Présenté en avant-première en ouverture du Festival international du film documentaire à Agadir (FIDADOC) en mai 2016 et parcourant, depuis, de nombreux autres rassemblements dédiés à l’art du documentaire, Into the Darkness se fait un nom dans le milieu cinématographique. Rachida El Garani également. La réalisatrice veut bénéficier de cette soudaine renommée pour continuer ses combats : celle qui se bat pour les enfants atteints de cécité, souhaite lancer une opération de crowdfunding majeure destinée à aider les enfants comme Marwa et Mohamed, « qui peuvent encore espérer être soignés. » Celle qui habite désormais en Belgique, se dit « profondément attachée au Maroc » et assure s’y rendre chaque année pour visiter sa famille. « Ce pays a tellement de potentiel, mais il doit encore répondre à des défis majeurs : l’éducation, la santé, la lutte contre la corruption… Oui, je suis fière de ce pays, mais je ne suis pas fière de sa politique », nous glisse-t-elle, en guise d’appel.

Désormais, Rachida El Garani souhaite continuer son action, en abordant d’autres thèmes de société, à travers ses documentaires.
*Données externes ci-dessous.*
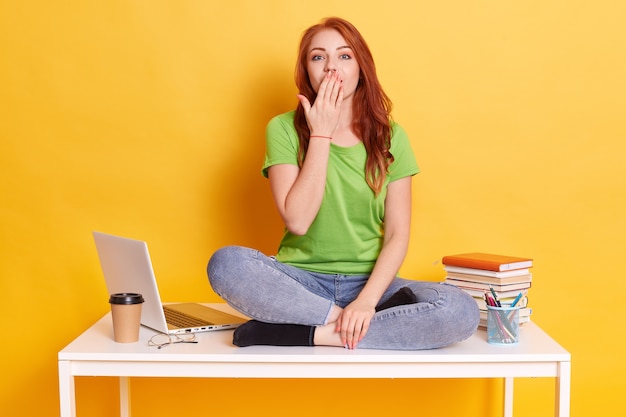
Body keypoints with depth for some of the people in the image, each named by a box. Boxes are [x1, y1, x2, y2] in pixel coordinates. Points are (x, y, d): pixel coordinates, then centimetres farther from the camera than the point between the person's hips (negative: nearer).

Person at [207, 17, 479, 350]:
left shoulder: (390, 137, 3)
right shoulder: (284, 129, -1)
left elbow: (397, 234, -2)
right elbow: (297, 221, -13)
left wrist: (366, 300, -18)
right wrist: (321, 134, -12)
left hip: (370, 281, 1)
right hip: (303, 281, -1)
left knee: (462, 311, -26)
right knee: (226, 263, -31)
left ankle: (305, 333, -22)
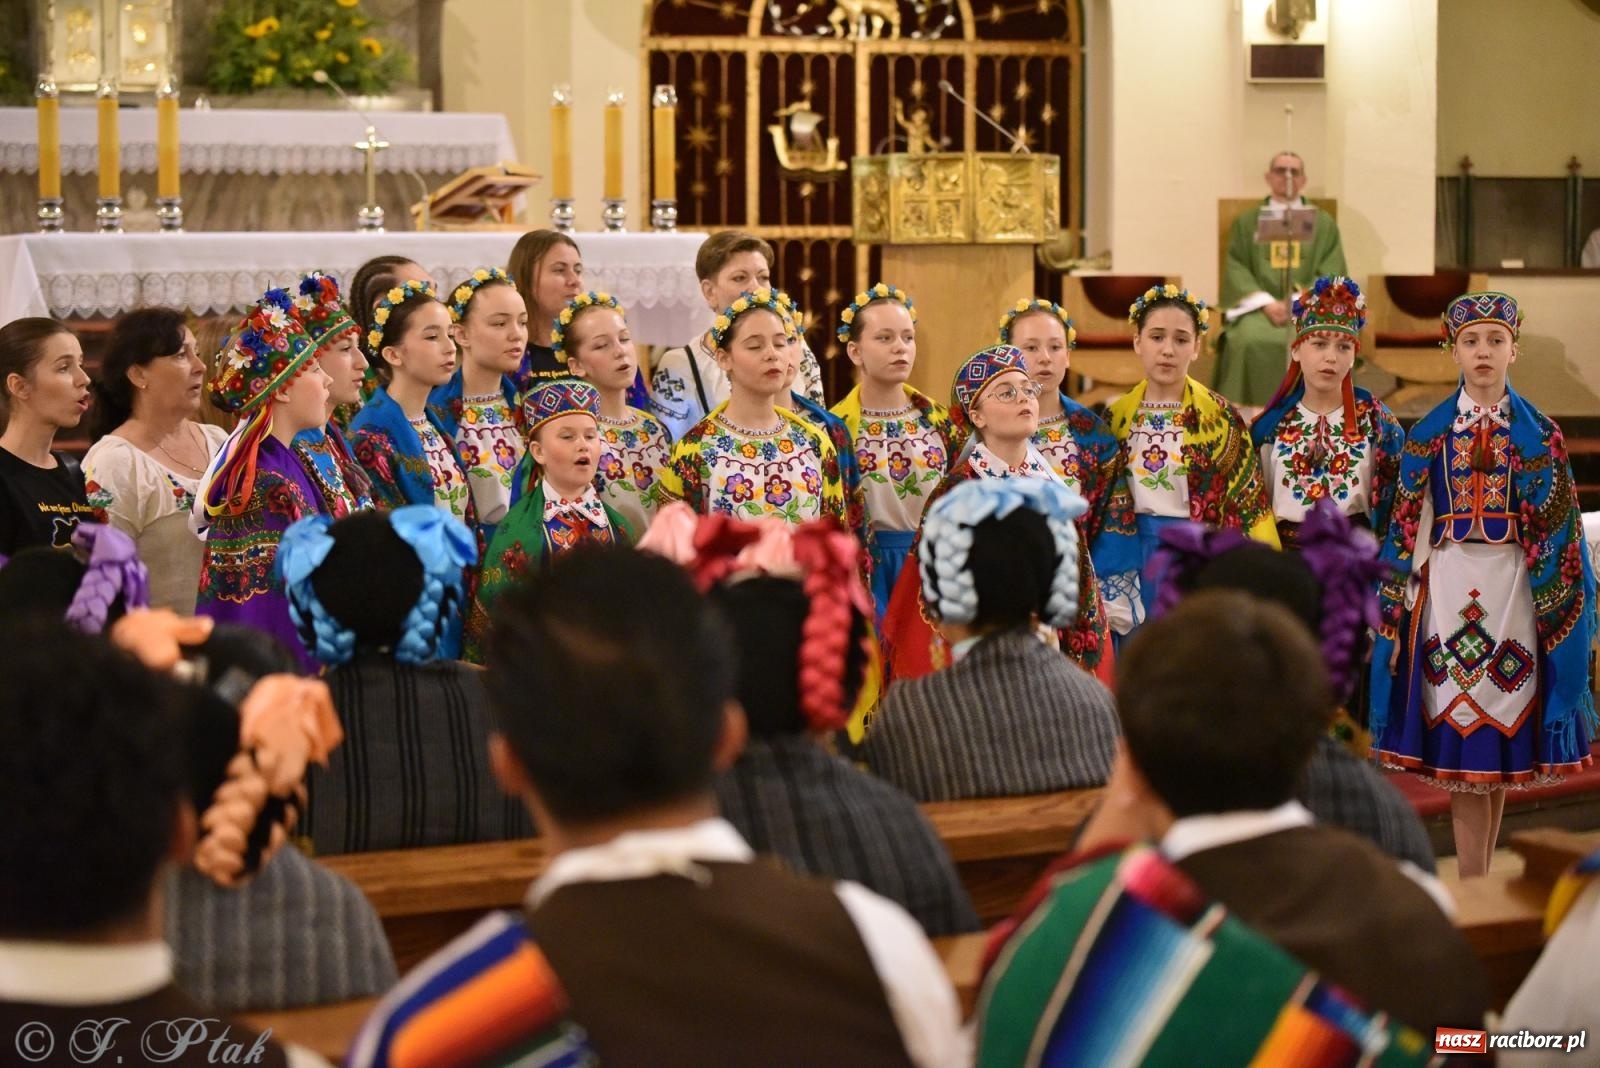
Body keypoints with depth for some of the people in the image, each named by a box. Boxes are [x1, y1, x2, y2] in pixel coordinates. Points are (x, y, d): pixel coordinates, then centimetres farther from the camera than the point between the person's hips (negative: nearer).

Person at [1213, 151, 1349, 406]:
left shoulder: (1324, 223, 15)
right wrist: (1266, 303, -12)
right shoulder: (1246, 222, 16)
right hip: (1259, 307, 0)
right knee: (1250, 342, -34)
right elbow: (1236, 270, 5)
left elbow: (1332, 273, 5)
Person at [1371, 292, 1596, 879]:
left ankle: (1479, 887, 14)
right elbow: (1408, 524, 5)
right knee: (1458, 727, -3)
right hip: (1448, 585, 0)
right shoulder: (1430, 432, 5)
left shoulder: (1540, 433, 4)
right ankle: (1476, 893, 1)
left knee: (1504, 728, 3)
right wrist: (1401, 604, 0)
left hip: (1513, 586, 0)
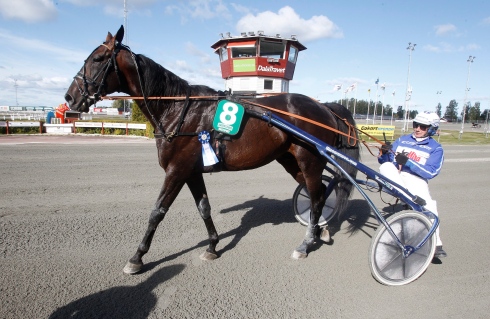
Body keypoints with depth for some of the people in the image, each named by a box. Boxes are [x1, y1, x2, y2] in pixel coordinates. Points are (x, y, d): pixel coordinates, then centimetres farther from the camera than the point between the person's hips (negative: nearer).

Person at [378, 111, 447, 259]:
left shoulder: (436, 148, 8)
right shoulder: (402, 140, 17)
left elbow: (431, 172, -7)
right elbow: (385, 161, 15)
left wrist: (408, 161, -18)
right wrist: (384, 153, -10)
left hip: (417, 180, -2)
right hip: (395, 178, 2)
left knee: (429, 205, -29)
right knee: (386, 166, -29)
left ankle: (435, 243, -16)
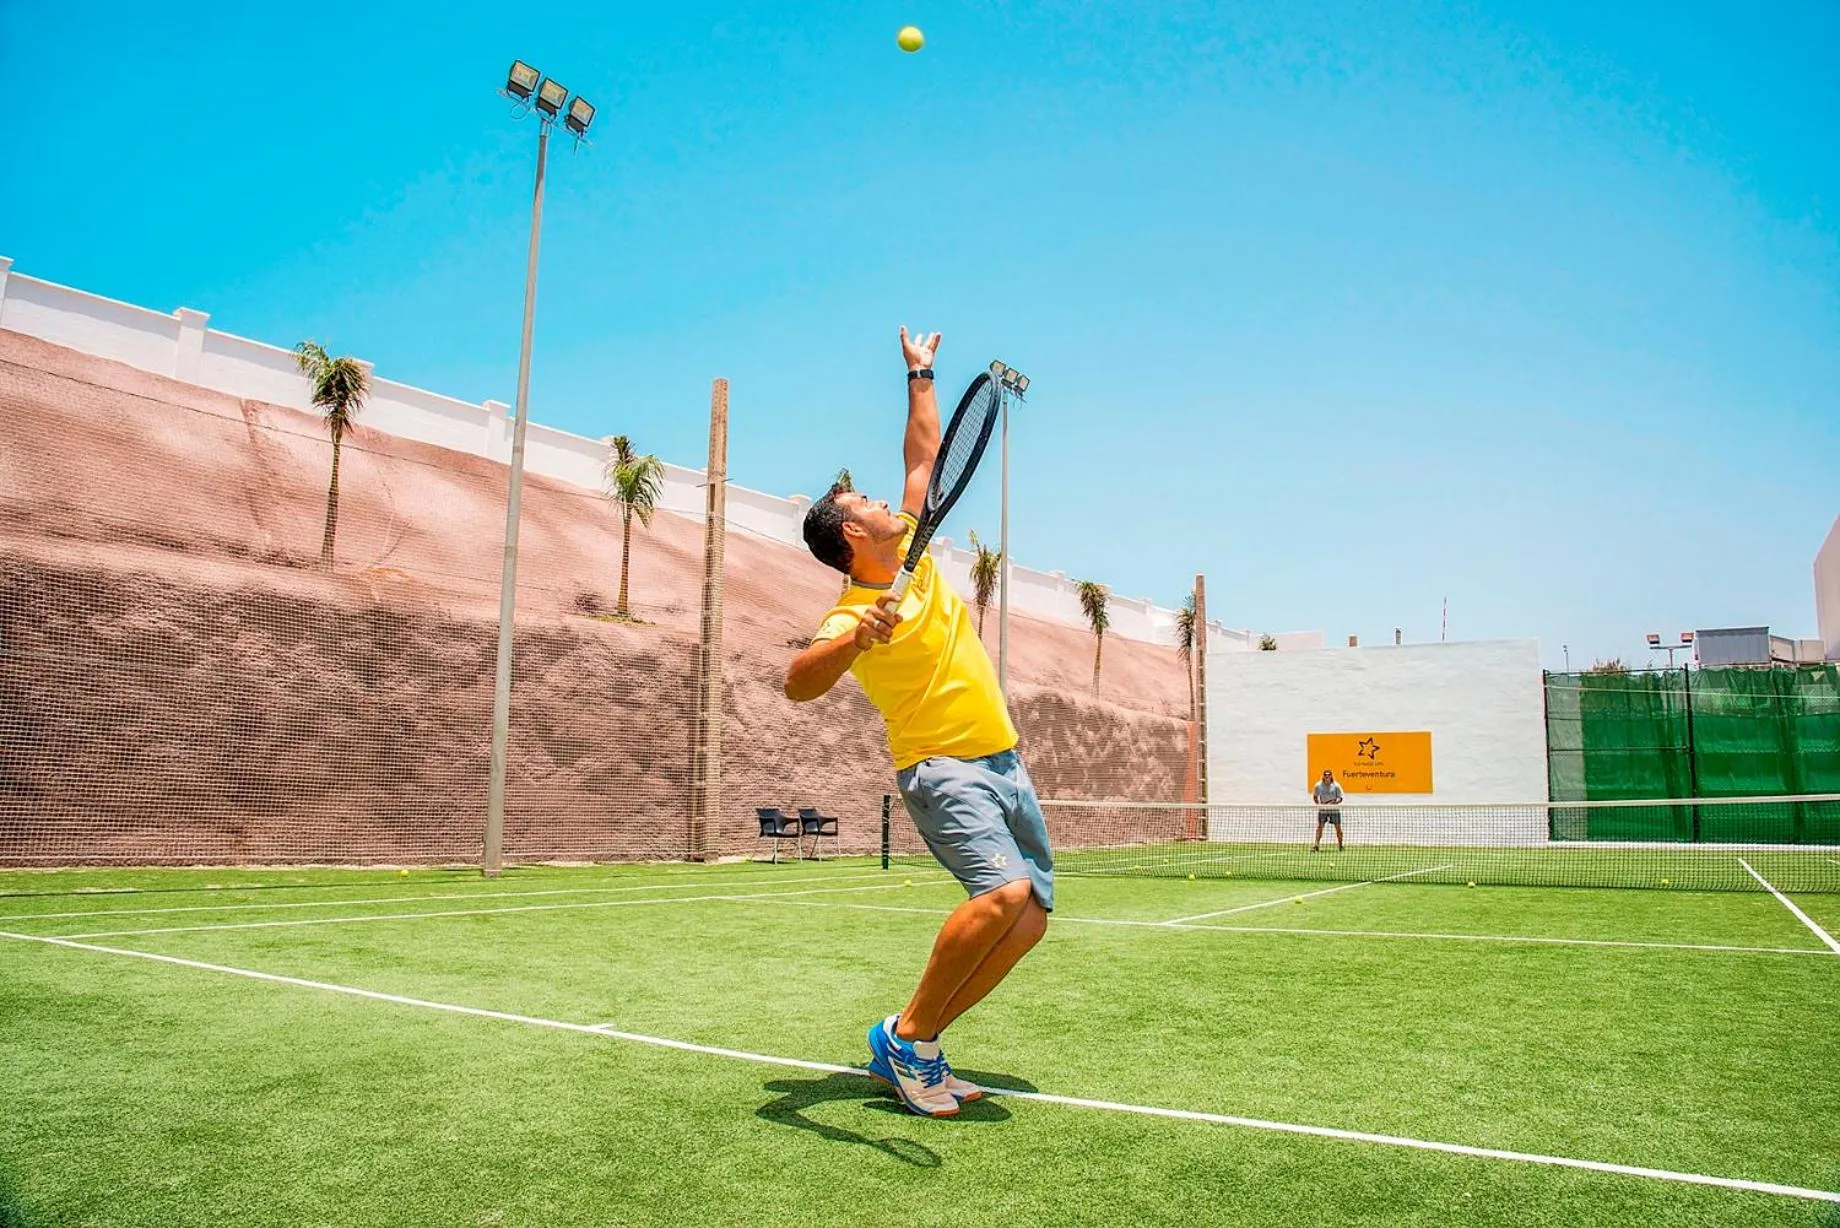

Le racisme, le sexe, la liberté d’expression, l’immigration, les réfugiés, l’islamophobie, l’inégalité des jeunes filles et des femmes dans la société d’aujourd’hui, le rôle des médias dans la vie contemporaine, la criminalité urbaine, la pauvreté, et bien d’autres questions de société semblent interpeller la cinéaste. Des grands noms du cinéma, Rachida dit vouloir s’inspirer de Ken Loach, d’Oliver Stone ou même de Michael Moore, réputé mondialement pour ses documentaires politiques. Quant à son ambition imminente, qu’Into the Darkness remonte jusqu’à Mohammed VI : « S’il le voit, je suis sûr qu’il aidera cette famille » conclut-elle, confiante.